In reality, Jesus’ prayers that of the Last Supper and that on the Cross form a single prayer that continues even in heaven, where Christ sits at the right hand of the Father. Jesus, in fact, always lives His intercessional priesthood on behalf of the people of God and humanity and so prays for all of us, asking the Father for the gift of the Holy Spirit.
The account of Pentecost in the Book of Acts of the Apostles we listened to in the first reading (cf. Acts 2:1-11) presents the “new course” of the work that God began with Christ’s Resurrection, a work that involves mankind, history and the cosmos. The Son of God, dead and risen and returned to the Father, now breathes with untold energy the divine breath upon humanity, the Holy Spirit. And what does this new and powerful self-communication of God produce?
Where there are divisions and estrangement the Paraclete creates unity and understanding. The Spirit triggers a process of reunification of the divided and dispersed parts of the human family. People, often reduced to individuals in competition or in conflict with each other, when touched by the Spirit of Christ open themselves to the experience of communion, which can involve them to such an extent as to make of them a new body, a new subject: the Church. This is the effect of God’s work: unity; thus unity is the sign of recognition, the “business card” of the Church throughout her universal history. From the very beginning, from the Day of Pentecost, she speaks all languages. The universal Church precedes the particular Churches, and the latter must always conform to the former according to a criterion of unity and universality. The Church never remains a prisoner within political, racial and cultural confines; she cannot be confused with states nor with federations of states, because her unity is of a different type and aspires to transcend every human frontier.

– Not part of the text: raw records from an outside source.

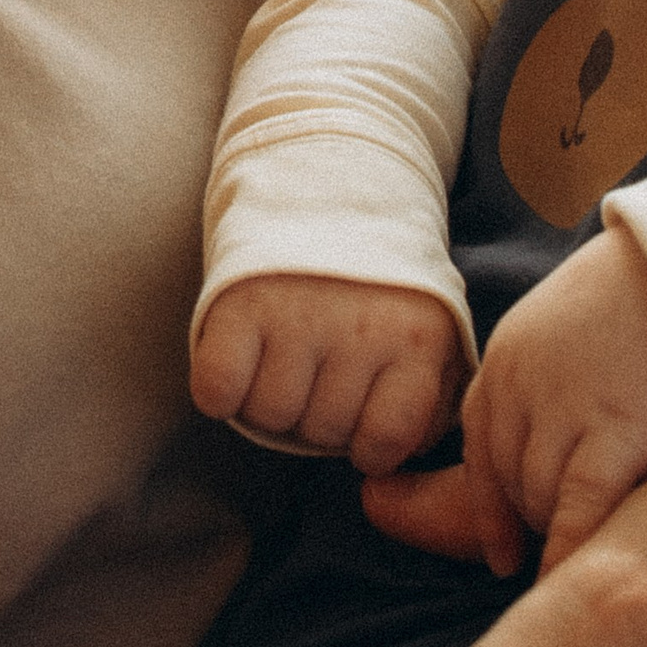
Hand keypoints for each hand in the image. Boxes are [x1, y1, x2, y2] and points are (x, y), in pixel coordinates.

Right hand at [190, 275, 464, 473]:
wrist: (323, 180)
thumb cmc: (377, 280)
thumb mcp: (428, 327)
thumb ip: (428, 397)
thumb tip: (393, 466)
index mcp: (417, 337)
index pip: (385, 442)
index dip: (366, 443)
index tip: (360, 415)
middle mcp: (360, 327)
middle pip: (322, 433)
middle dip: (316, 416)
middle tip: (315, 368)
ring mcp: (298, 315)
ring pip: (269, 416)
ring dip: (267, 400)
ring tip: (281, 355)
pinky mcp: (240, 303)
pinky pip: (218, 391)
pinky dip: (219, 390)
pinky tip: (239, 357)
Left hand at [383, 227, 646, 577]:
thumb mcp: (576, 324)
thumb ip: (553, 377)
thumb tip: (553, 432)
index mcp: (507, 356)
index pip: (481, 445)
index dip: (491, 505)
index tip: (501, 553)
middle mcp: (519, 383)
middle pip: (508, 478)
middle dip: (532, 519)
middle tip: (566, 552)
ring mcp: (562, 408)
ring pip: (539, 499)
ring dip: (560, 531)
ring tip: (597, 555)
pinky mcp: (614, 431)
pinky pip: (577, 511)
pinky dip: (570, 550)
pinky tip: (575, 579)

From this, dear brothers, derives a practical criterion for discerning Christian life: when a person or a community limits itself to its own way of thinking and acting, it is a sign that it has distanced itself from the Holy Spirit. The path of Christians and of the particular Churches must always coincide with the path of the one, Catholic Church, and harmonize with it. This does not mean that the unity created by the Holy Spirit is a kind of egalitarianism. On the contrary, that is rather the model of Babel, or in other words, the imposition of a culture characterized by what we could define as “technical” unity. In fact, the Bible tells us (cf. Gen 11:1-9) that in Babel everyone spoke the same language. At Pentecost, however, the Apostles speak different languages in such a way that everyone understands the message in his own tongue. The unity of the Spirit is manifest in the plurality of understanding. The Church is one and multiple by her nature, destined as she is to live among all nations, all peoples, and in the most diverse social contexts. She responds to her vocation to be a sign and instrument of unity of the human race (cf. Lumen gentium, §1) only if she remains autonomous from every State and every specific culture. Always and everywhere the Church must truly be catholic and universal, the house of all in which each one can find a place.

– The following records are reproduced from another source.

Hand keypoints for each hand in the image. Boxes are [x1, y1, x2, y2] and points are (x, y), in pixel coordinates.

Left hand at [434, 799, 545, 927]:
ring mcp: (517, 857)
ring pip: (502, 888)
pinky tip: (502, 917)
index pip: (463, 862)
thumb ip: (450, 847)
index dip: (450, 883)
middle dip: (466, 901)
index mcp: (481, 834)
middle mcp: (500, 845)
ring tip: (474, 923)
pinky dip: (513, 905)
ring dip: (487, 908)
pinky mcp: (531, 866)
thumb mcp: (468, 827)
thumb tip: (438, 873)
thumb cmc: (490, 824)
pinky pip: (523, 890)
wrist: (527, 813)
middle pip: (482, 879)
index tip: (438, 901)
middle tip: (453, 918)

The account of the Acts of the Apostles offers us another very concrete indication. The universality of the Church is expressed by the list of peoples according to the ancient tradition: We are “Parthians, Medes, Elamites”, etc. Here one may observe that Saint Luke goes beyond the number 12, which itself always expresses a universality. He looks beyond the horizons of Asia and northwest Africa, and adds three other elements: the “Romans”, that is, the Western world; the “Jews and proselytes”, encompassing in a new way the unity between Israel and the world; and finally “Cretans and Arabians”, who represent the West and the East, islands and land. This opening of horizons subsequently confirms the newness of Christ in the dimension of human space, in the history of the nations. The Holy Spirit involves individuals and peoples and, through them, overcomes walls and barriers.

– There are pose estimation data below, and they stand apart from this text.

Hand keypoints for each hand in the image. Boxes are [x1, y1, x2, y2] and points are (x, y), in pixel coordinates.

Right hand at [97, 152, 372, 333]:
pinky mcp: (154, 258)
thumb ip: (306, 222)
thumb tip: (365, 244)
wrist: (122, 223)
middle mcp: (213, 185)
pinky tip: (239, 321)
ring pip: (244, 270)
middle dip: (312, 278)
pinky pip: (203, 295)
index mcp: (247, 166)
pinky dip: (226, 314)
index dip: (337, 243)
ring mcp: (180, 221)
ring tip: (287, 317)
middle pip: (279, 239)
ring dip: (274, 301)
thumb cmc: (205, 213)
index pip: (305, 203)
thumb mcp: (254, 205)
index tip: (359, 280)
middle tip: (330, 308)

At Pentecost the Holy Spirit is manifest as fire. The Spirit’s flame descended upon the assembled disciples, it was kindled in them and gave them the new ardor of God. Thus what Jesus had previously said was fulfilled: “I came to cast fire upon the earth; and would that it were already kindled!” (Lk 12:49). The Apostles, together with diverse communities of the faithful, carried this divine flame to the far corners of the earth. In this way they opened a path for humanity, a luminous path, and they collaborated with God, who wants to renew the face of the earth with His fire. How different is this fire from that of war and bombing! How different is the fire of Christ, spread by the Church, compared with those lit by the dictators of every epoch of the last century too who leave scorched earth behind them. The fire of God, the fire of the Holy Spirit, is that of the bush that burned but was not consumed (cf. Ex 3:2). It is a flame that blazes but does not destroy, on the contrary, that, in burning, brings out the better and truer part of man, as in a fusion it elicits his interior form, his vocation to truth and to love.
A Father of the Church, Origen, in one of his homilies on Jeremiah, cites a saying attributed to Jesus, not contained in the sacred Scriptures but perhaps authentic, which reads: “Whoever is near to me, is near to the fire” (Homily on Jeremiah, L. I [III]). In Christ, in fact, there is the fullness of God, who in the Bible is compared to fire. We just observed that the flame of the Holy Spirit blazes but does not burn. And nevertheless it enacts a transformation, and thus must also consume something in man, the waste that corrupts him and hinders his relations with God and neighbor. This effect of the divine fire, however, frightens us; we are afraid of being “scorched” and prefer to stay just as we are. This is because our life is often based on the logic of having, of possessing and not the logic of self-gift. Many people believe in God and admire the person of Jesus Christ, but when they are asked to lose something of themselves, then they retreat; they are afraid of the demands of faith. There is the fear of giving up something pleasant to which we are attached; the fear that following Christ deprives us of freedom, of certain experiences, of a part of ourselves. On the one hand, we want to be with Jesus, follow Him closely, and, on the other, we are afraid of the consequences entailed.
Dear brothers and sisters, we are always in need of hearing the Lord Jesus tell us what He often repeated to His friends: “Be not afraid”. Like Simon Peter and the others we must allow His presence and His grace to transform our heart, which is always subject to human weakness. We must know how to recognize that losing something indeed, losing ourselves for the true God, the God of love and of life, is actually gaining ourselves, finding ourselves more fully. Whoever entrusts himself to Jesus already experiences in this life the peace and joy of heart that the world cannot give, and that it cannot even take away once God has given it to us. So it is worthwhile to let ourselves be touched by the fire of the Holy Spirit! The suffering that it causes us is necessary for our transformation. It is the reality of the Cross. It is not without reason that in the language of Jesus “fire” is above all a representation of the mystery of the Cross, without which Christianity does not exist.
Thus enlightened and comforted by these words of life, let us lift up our invocation: Come, Holy Spirit! Enkindle in us the fire of your love! We know that this is a bold prayer, with which we ask to be touched by God’s flame; but above all we know that this flame and it alone has the power to save us. We do not want, in defending our life, to lose eternal life that God wants to give us. We need the fire of the Holy Spirit, because only Love redeems. Amen.